Juan Martin Nero, captain of the Lechuza Polo team, told the Argentine newspaper La Nacion on April 22 that the team’s horses had been given a vitamin supplement commonly given to horses before polo matches.

He identified the product as Biodyl, which is made in France by Merial Ltd., of Duluth, Ga. Merial released a statement April 23 noting that media reports of its product’s involvement have not been confirmed.

“We have no confirmation that this is the case, and we are awaiting the results of the veterinary examinations, with which we intend to cooperate fully if asked,” said Natasha Joseph, Merial’s director of communications for the U.S. region. “The product is not FDA- approved for use in the United States,” Joseph  noted. “We are confident that Biodyl is safe when used as directed.”
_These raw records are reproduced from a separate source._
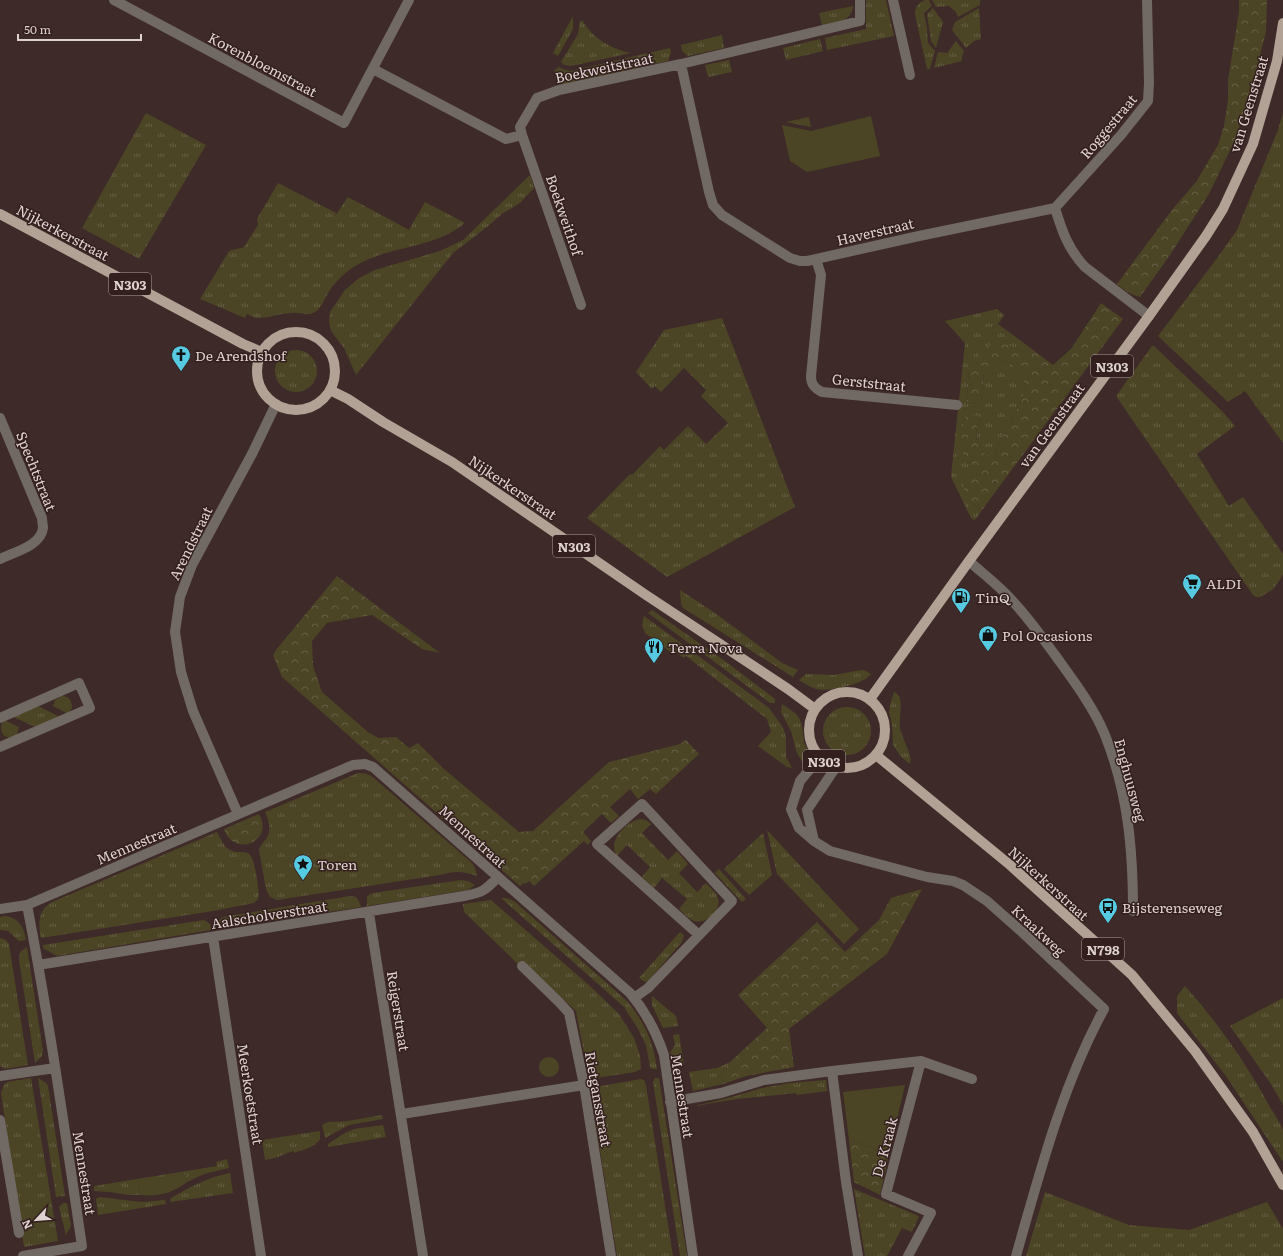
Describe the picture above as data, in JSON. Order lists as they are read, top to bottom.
{
  "streets": {
    "main road": [
      "van Geenstraat",
      "Nijkerkerstraat",
      "N303",
      "N798"
    ],
    "street": [
      "Korenbloemstraat",
      "Boekweitstraat",
      "Roggestraat",
      "Boekweithof",
      "Haverstraat",
      "Gerststraat",
      "Spechtstraat",
      "Arendstraat",
      "Enghuusweg",
      "Mennestraat",
      "Aalscholverstraat",
      "Kraakweg",
      "Reigerstraat",
      "Meerkoetstraat",
      "Rietgansstraat",
      "De Kraak"
    ]
  },
  "crossings": [
    ["Boekweitstraat", "Boekweithof"],
    ["Boekweitstraat", "Haverstraat"],
    ["van Geenstraat", "Nijkerkerstraat"],
    ["van Geenstraat", "N303"],
    ["van Geenstraat", "Enghuusweg"],
    ["van Geenstraat", "Kraakweg"],
    ["Roggestraat", "Haverstraat"],
    ["Haverstraat", "Gerststraat"],
    ["Nijkerkerstraat", "N303"],
    ["Nijkerkerstraat", "Arendstraat"],
    ["Nijkerkerstraat", "Kraakweg"],
    ["N303", "Kraakweg"],
    ["Arendstraat", "Mennestraat"],
    ["Mennestraat", "Aalscholverstraat"],
    ["Aalscholverstraat", "Reigerstraat"],
    ["Aalscholverstraat", "Meerkoetstraat"]
  ],
  "places": {
    "church": ["De Arendshof"],
    "supermarket": ["ALDI"],
    "fuel station": ["TinQ"],
    "shop": ["Pol Occasions"],
    "restaurant": ["Terra Nova"],
    "place": ["Toren"],
    "bus stop": ["Bijsterenseweg"]
  },
  "scale_bar": "50 m",
  "north": "bottom left"
}
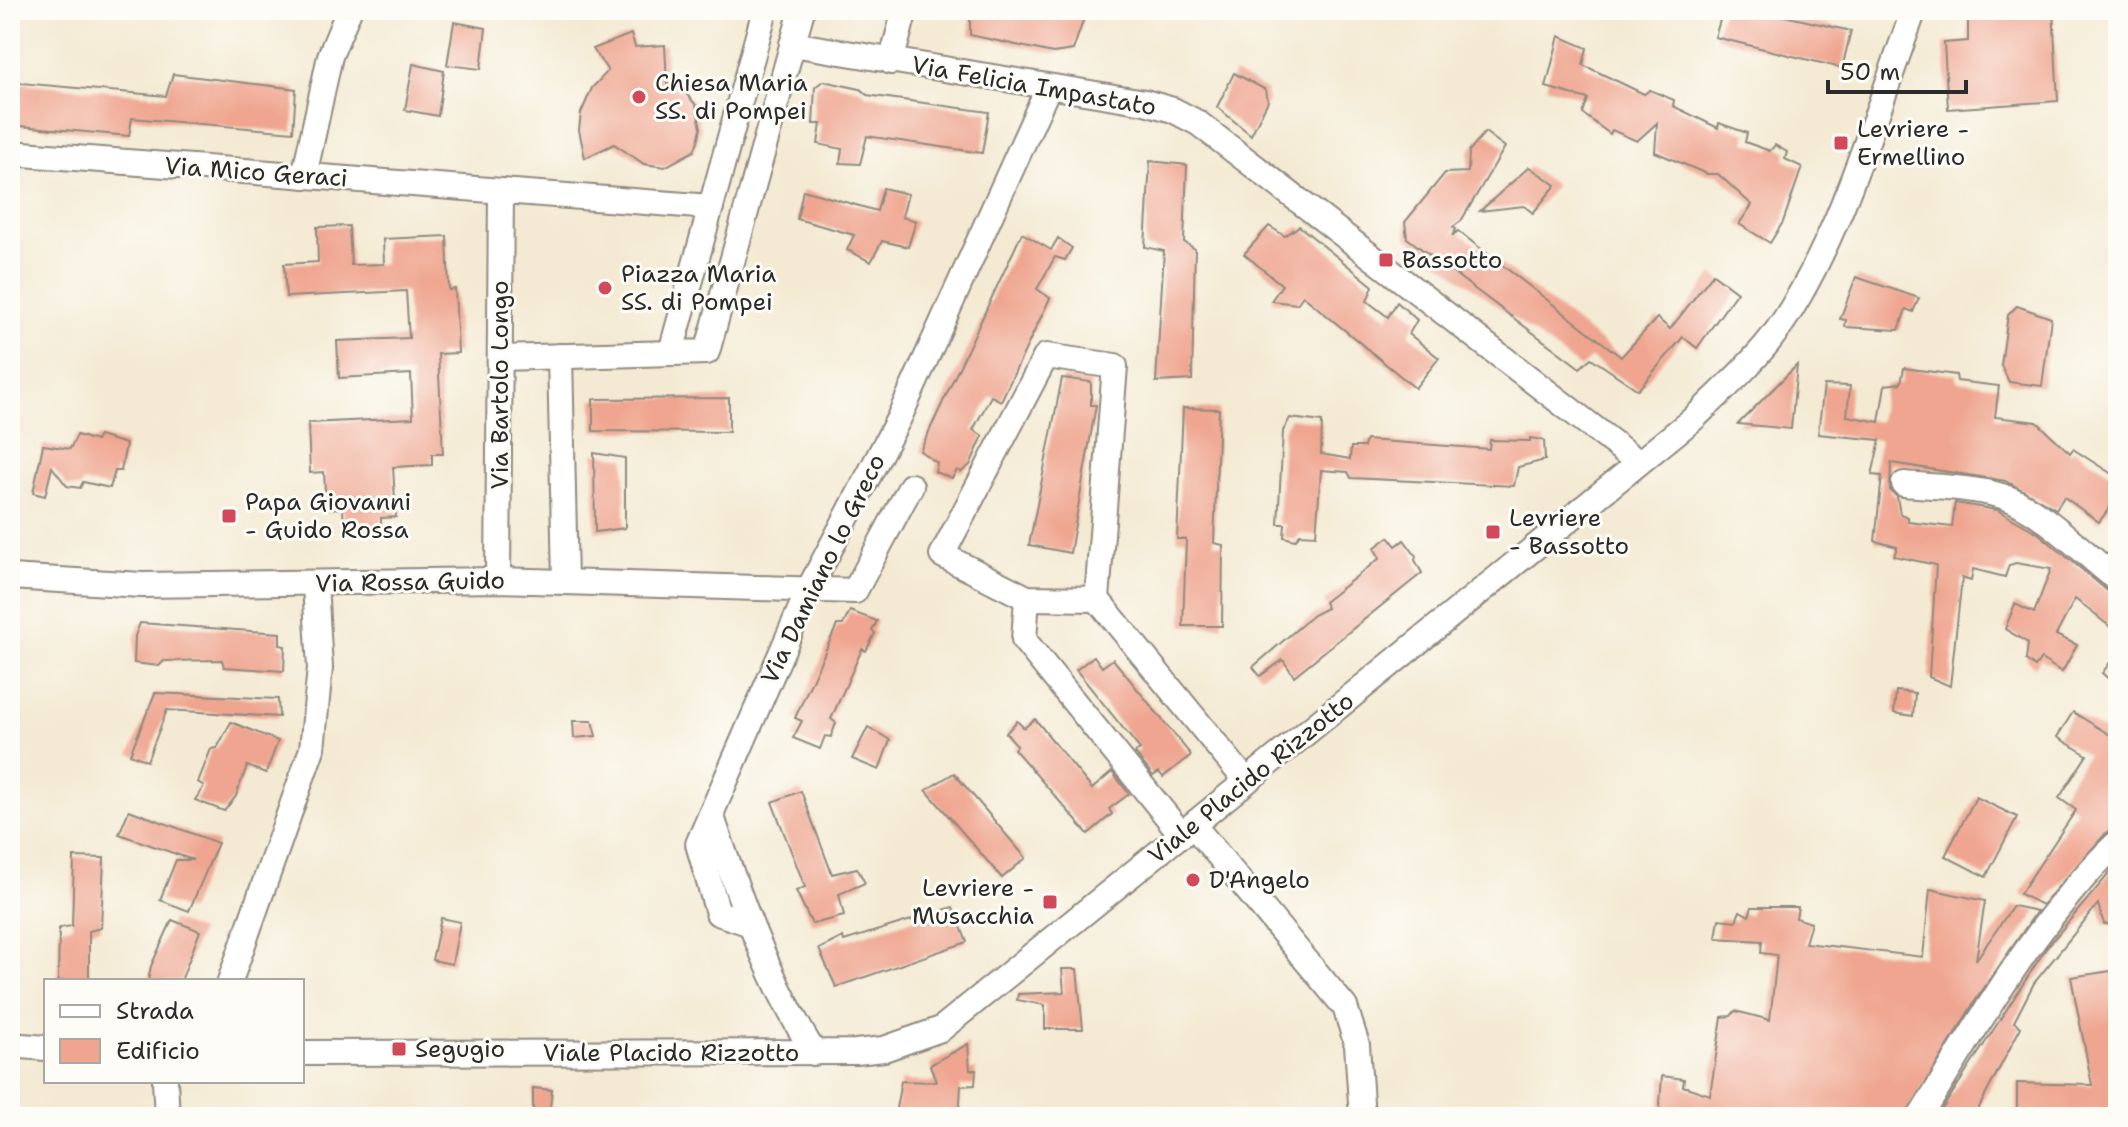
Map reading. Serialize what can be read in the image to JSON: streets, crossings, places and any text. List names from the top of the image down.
{
  "streets": {
    "street": [
      "Via Felicia Impastato",
      "Via Mico Geraci",
      "Via Bartolo Longo",
      "Via Damiano lo Greco",
      "Via Rossa Guido",
      "Viale Placido Rizzotto"
    ]
  },
  "crossings": [
    ["Via Felicia Impastato", "Via Damiano lo Greco"],
    ["Via Felicia Impastato", "Viale Placido Rizzotto"],
    ["Via Mico Geraci", "Via Bartolo Longo"],
    ["Via Bartolo Longo", "Via Rossa Guido"],
    ["Via Damiano lo Greco", "Via Rossa Guido"],
    ["Via Damiano lo Greco", "Viale Placido Rizzotto"]
  ],
  "places": {
    "other": ["Chiesa Maria SS. di Pompei", "Piazza Maria SS. di Pompei", "D'Angelo"],
    "transit": [
      "Levriere - Ermellino",
      "Bassotto",
      "Papa Giovanni - Guido Rossa",
      "Levriere - Bassotto",
      "Levriere - Musacchia",
      "Segugio"
    ]
  },
  "legend": ["Strada", "Edificio"],
  "scale_bar": "50 m"
}
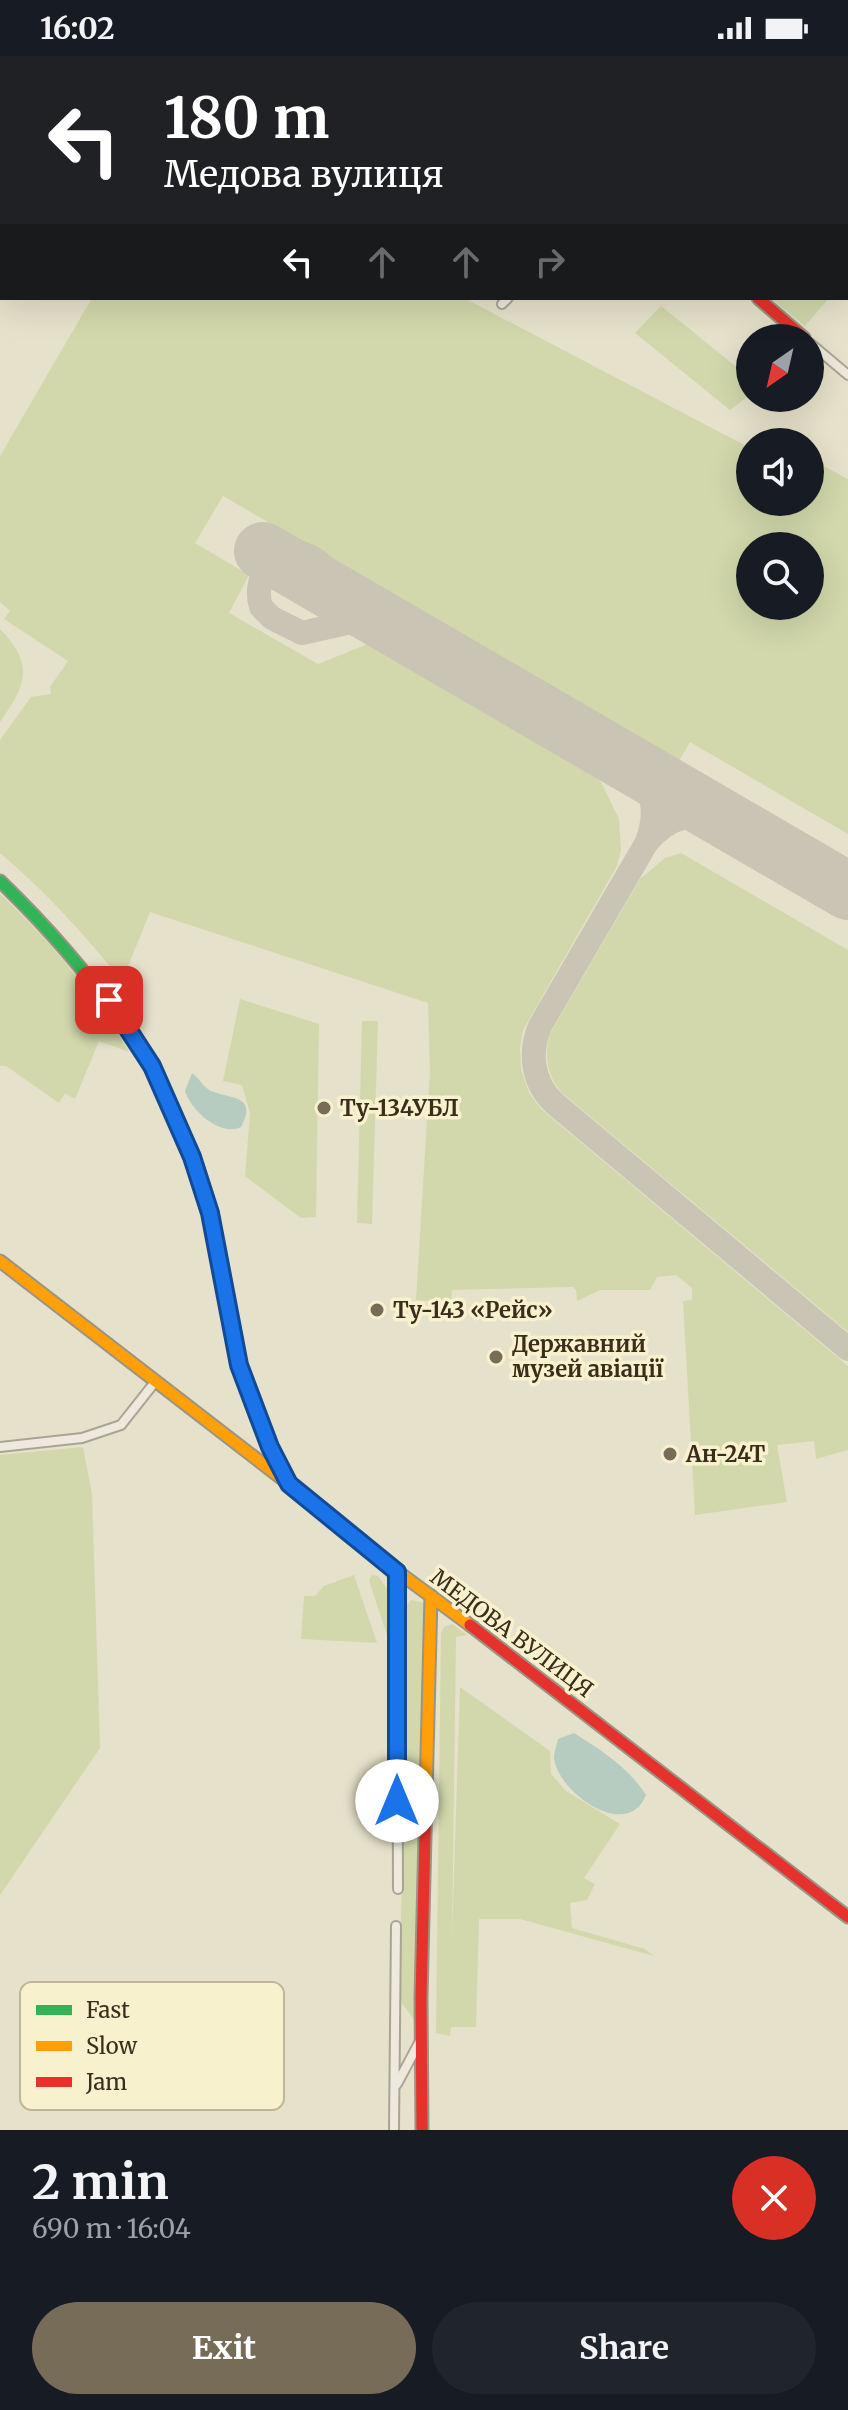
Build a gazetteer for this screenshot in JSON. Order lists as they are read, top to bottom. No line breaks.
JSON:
{"streets":{"street":["МЕДОВА ВУЛИЦЯ"]},"places":["Ту-134УБЛ","Ту-143 «Рейс»","Державний музей авіації","Ан-24Т"],"legend":["Fast","Slow","Jam"],"north":"bottom left","page":{"status":"16:02","turn":["180 m","Медова вулиця"],"heading":["2 min","690 m · 16:04"],"buttons":["Exit","Share"]}}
Peter Rizzo, executive director of the United States Polo Assn., issued a statement expressing the association’s condolences.

“There are no words to describe the sadness shared by everyone—particularly the devastated owners of those magnificent horses,” Rizzo said.

The championship games resumed April 23 without the Lechuza Polo team, which withdrew from the games on April 20 due to the circumstances.

A memorial service for the deceased horses was to be held April 23 after the final match of the day.